Open Harry-mic opened 12 months ago
Hi,
For now, please try the following code to replace the line of meta_prompt = meta_prompts[int(example["example_id"]) % total_meta_prompt]
. We will add a commit to solve the issue soon.
example_id = 0
try:
example_id = int(example["example_id"])
except:
pass
meta_prompt = meta_prompts[example_id % total_meta_prompt]
Best, Zhiqing
Thanks a lot for your reply and quick revision!

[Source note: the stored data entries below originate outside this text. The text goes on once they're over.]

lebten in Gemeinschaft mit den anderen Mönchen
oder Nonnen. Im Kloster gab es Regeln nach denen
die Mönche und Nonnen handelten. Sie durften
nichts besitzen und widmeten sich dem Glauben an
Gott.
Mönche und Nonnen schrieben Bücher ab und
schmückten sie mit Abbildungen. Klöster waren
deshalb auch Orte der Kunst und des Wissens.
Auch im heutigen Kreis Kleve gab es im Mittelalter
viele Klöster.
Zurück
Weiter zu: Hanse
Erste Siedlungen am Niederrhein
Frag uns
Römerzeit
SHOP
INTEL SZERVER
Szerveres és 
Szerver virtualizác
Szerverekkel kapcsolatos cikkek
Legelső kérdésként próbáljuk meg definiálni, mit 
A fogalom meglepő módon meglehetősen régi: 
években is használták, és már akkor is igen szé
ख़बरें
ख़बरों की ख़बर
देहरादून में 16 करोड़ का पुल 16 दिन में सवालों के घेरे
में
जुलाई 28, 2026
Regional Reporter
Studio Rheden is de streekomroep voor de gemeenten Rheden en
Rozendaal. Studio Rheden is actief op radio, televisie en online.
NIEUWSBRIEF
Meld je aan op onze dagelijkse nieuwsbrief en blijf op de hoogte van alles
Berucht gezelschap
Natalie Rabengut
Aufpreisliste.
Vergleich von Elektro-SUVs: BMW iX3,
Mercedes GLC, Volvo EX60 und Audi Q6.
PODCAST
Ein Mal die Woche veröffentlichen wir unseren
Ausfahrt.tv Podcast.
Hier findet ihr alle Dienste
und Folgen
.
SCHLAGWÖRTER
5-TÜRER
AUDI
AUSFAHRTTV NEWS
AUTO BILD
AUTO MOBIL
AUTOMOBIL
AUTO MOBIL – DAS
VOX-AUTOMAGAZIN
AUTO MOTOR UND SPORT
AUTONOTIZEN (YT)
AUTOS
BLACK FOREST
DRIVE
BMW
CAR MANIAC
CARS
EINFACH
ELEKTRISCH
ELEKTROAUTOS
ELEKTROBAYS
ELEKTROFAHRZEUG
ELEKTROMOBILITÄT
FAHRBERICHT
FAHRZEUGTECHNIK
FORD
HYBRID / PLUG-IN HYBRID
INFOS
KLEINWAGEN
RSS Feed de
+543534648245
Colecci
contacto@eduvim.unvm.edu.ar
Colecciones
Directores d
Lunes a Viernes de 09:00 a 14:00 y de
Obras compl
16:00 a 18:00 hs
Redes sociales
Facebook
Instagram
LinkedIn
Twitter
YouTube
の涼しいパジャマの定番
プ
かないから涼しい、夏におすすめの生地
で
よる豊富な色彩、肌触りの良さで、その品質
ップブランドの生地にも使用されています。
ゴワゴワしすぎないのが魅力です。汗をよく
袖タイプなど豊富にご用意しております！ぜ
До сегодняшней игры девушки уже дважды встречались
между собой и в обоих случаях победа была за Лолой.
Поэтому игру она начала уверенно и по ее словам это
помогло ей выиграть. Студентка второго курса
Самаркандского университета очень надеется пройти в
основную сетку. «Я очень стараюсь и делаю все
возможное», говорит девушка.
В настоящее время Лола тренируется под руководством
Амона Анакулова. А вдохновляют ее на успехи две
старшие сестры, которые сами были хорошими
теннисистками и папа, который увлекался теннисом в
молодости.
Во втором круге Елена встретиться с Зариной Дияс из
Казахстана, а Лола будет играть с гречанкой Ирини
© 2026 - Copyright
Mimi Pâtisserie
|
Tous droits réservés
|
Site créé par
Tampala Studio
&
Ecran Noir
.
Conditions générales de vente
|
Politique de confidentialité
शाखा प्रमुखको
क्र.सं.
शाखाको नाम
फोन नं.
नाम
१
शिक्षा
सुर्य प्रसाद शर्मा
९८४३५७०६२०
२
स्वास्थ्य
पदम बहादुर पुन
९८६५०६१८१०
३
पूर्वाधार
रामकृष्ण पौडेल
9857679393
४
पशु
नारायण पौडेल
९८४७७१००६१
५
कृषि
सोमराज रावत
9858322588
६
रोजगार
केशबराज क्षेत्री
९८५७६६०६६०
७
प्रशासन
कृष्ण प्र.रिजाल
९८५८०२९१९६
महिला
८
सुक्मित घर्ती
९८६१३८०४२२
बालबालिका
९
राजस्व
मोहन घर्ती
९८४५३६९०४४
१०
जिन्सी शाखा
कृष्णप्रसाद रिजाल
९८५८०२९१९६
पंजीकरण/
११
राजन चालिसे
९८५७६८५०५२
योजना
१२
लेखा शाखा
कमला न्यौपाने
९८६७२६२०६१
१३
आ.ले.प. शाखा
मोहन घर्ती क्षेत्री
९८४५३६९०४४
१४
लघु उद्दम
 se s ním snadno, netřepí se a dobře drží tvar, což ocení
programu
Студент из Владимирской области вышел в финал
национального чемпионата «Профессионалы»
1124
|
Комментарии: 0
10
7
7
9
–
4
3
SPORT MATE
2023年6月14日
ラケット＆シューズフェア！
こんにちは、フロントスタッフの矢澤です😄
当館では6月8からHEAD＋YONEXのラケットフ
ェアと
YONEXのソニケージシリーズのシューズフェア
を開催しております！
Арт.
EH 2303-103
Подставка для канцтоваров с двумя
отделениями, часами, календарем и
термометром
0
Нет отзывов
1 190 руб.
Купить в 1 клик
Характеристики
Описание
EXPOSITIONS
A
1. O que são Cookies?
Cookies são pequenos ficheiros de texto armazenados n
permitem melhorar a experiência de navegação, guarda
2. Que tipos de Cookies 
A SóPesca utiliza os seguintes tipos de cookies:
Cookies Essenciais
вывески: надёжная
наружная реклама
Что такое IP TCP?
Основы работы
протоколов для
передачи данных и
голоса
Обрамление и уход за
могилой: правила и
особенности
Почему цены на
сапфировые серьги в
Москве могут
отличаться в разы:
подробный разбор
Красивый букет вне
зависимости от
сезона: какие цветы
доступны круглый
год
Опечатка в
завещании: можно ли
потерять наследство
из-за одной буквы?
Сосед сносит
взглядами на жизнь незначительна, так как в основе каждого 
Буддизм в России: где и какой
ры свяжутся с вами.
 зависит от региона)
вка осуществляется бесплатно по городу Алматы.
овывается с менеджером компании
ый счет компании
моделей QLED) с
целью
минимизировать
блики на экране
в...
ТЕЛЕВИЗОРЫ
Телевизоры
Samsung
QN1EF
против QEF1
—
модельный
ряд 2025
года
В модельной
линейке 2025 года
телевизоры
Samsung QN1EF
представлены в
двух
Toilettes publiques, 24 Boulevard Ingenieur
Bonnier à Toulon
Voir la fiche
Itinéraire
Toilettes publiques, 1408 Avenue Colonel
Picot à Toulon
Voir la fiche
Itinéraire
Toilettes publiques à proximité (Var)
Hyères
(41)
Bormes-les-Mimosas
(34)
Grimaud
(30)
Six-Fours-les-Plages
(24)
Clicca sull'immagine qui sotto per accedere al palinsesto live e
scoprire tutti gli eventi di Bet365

So in the original code, you tag all the unlabeled vicuna_dummy_data with 'example_id = 0'? I wonder what's the point to tag the vicuna_dummy_data with the same example_id while the self_align data is tag different example_id. Also, I notice vicuna_dummy_data are nearly all short conversations, so there seems a significant difference in quality between vicuna_dummy_data and self_align data.
By the way, do you do the inference with llama-2-70b while do the finetuning with llama-2-70b-hf? I notice there is a difference in loading model when doing the inference and doing the finetuning process.
I'd appreciate for your help!
Hi Harryis,
In our codebase, "example_id" only affects which prompt template to use, so it won't affect too much on the performance.
Also, if you inspect the data, you would find that the vicuna_dummy_data are only about the identity questions, such that the model generates correct outputs given inquiries about its name or developers. So in this case, it can be guaranteed that it would not affect the model's performance.
By the way, do you do the inference with llama-2-70b while do the finetuning with llama-2-70b-hf?
We use the original llama checkpoint (i.e., llama-2-70b) for model-parallel inference (from the original llama codebase). For fine-tuning, llama-2-70b-hf is used since we are using deepspeed (in Dromedary-1) or qlora (in Dromedary-2)
Thanks a lot for your explaination!
Is it because of the faster inference of llama-2-70b ckpt code that you choose to use it rather than huggingface code? The past_key_values in the cache of huggingface code are also a problem.
Yes, when we developed this project around March/April, the faster inference techniques (e.g., TGI and vLLM) of llama had not been developed, so we tried our best to use a customized llama with a native model parallel to improve the generation throughput.
Hi! I encounter a bug when doing the step3 (Principle Engraving). I used the self_align_merged.json which is created with "self_align32shards*.jsonl" and "vicuna_dummy_data.json" to finetune the base model.
However, I find that vicuna_dummy_data.json file items do not have 'example_id' labels. It results in a bug when execute function "extract_dromedary_dataset":
The vicuna_dummy_data are all labeled "example_id" = None, and result in a int error.
Therefore, I wonder how to deal with this issue and correctly get the vicuna_dummy_data example_ids.Thanks a lot for your reply!